Prenez un perchiste au sommet de son talent. Confiez lui toutes vos espérances pour la prochaine compétition. Maintenant, imaginez le pire. Dès le premier tour, il se fait éliminer en emportant avec lui la barre. Cette barre, c’est aussi la position du spectateur qui accompagne la chute de ce film.
Voilà l’émotion ressentie à la fin de ce film qui s’avère donc être une déception à la mesure de cette métaphore athlétique… De l’esbroufe, rien que de l’esbroufe. Darren Aronofsky s’est planté à tous les niveaux. Sur le papier, Black Swan était pourtant alléchant. Un sujet démiurge digne de Visconti. Le problème dans ce film, c’est que tout va trop vite. Le cinéaste semble jouer la carte de l’excès tant sur le plan narratif (sur-dramatisation) que sur le plan visuel (caméra bien trop nerveuse pour ce sujet). Il ne sait pas par quel bout prendre son scénario. À aucun moment, il ne le maîtrise. Du coup, cela crée une distance irritante avec le spectateur. Un comble pour ce récit d’une jeune danseuse qui fait corps avec son personnage. Il ne laisse jamais respirer son film, quitte à frôler par moment un magma stylistique indigeste incapable de se figer un seul instant. Un raccord entre deux scènes illustre ce propos. Natalie Portman sort de sa loge croisant Vincent Cassel qui n’a même pas le temps de finir sa réplique que le film enchaîne sur une autre scène tout aussi expéditive. Lorsque le rideau tombe, on a envie de dire une seule chose « Darren, calme toi et prends le temps de choisir un sujet qui te correspond ». Au bout du compte, je n’ai même plus envie de vous raconter cette belle histoire cachée.

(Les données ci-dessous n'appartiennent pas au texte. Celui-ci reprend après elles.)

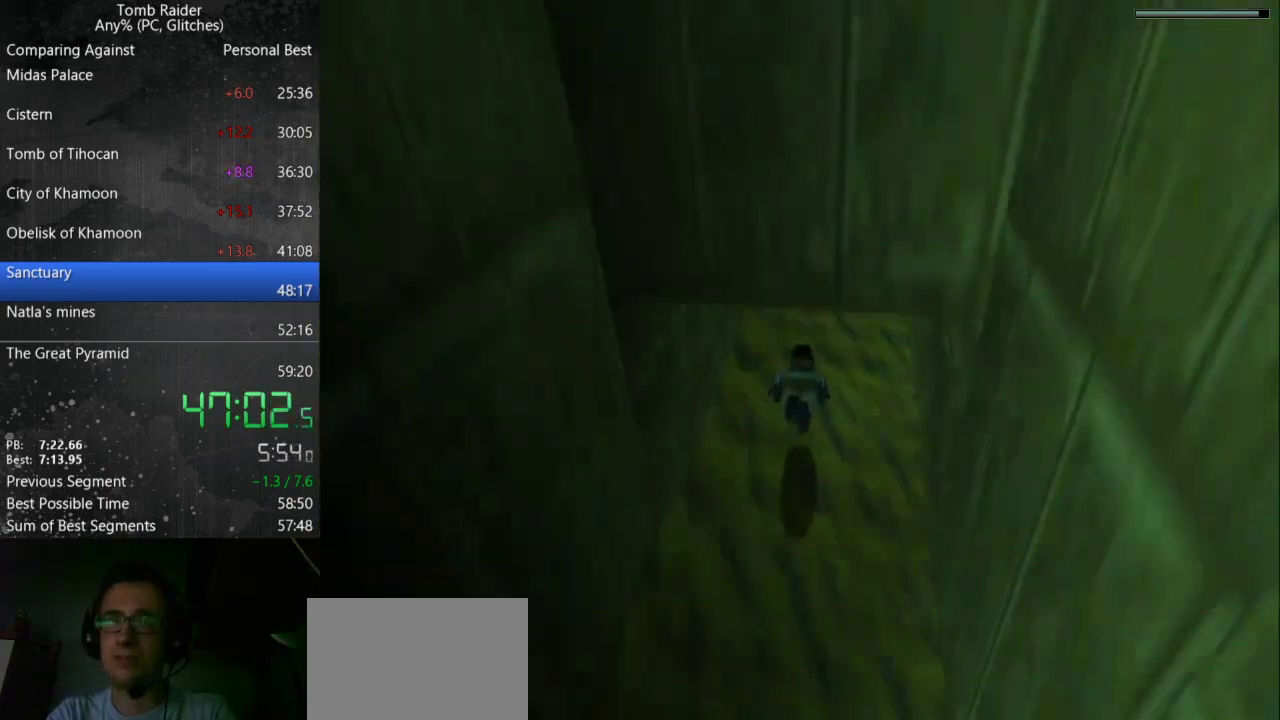
{"keys": ["jump"], "events": [[433, "down", "up"]]}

Pour comprendre cet échec, il me semble judicieux de remonter le temps et de s’arrêter à l’époque The Fountain, moment charnière dans la vie de Aronofsky et véritable travail de titan pour un cinéaste armé d’une détermination sans faille. Malgré son audace formelle, The Fountain s’avéra être un des pires échecs critiques et publics de la dernière décennie. Un traumatisme sans précédent pour son réalisateur qui orientera la suite de sa carrière. À la métaphysique de The Fountain s’oppose le réalisme cru de The Wrestler, succès critique qui révèle un cinéaste discret lequel s’efface derrière son scénario et surtout son acteur. The Wrestler est moins un film de Darren Aronofsky qu’une biographie de Mickey Rourke, le véritable auteur de ce film. Un antidote parfait contre l’échec et le doute. Cependant, on peut se demander si cette façon de s’effacer n’est pas la résignation d’un cinéaste devant son public. La discrétion contre l’audace. La démagogie contre la sincérité. En tous cas, le débat est ouvert.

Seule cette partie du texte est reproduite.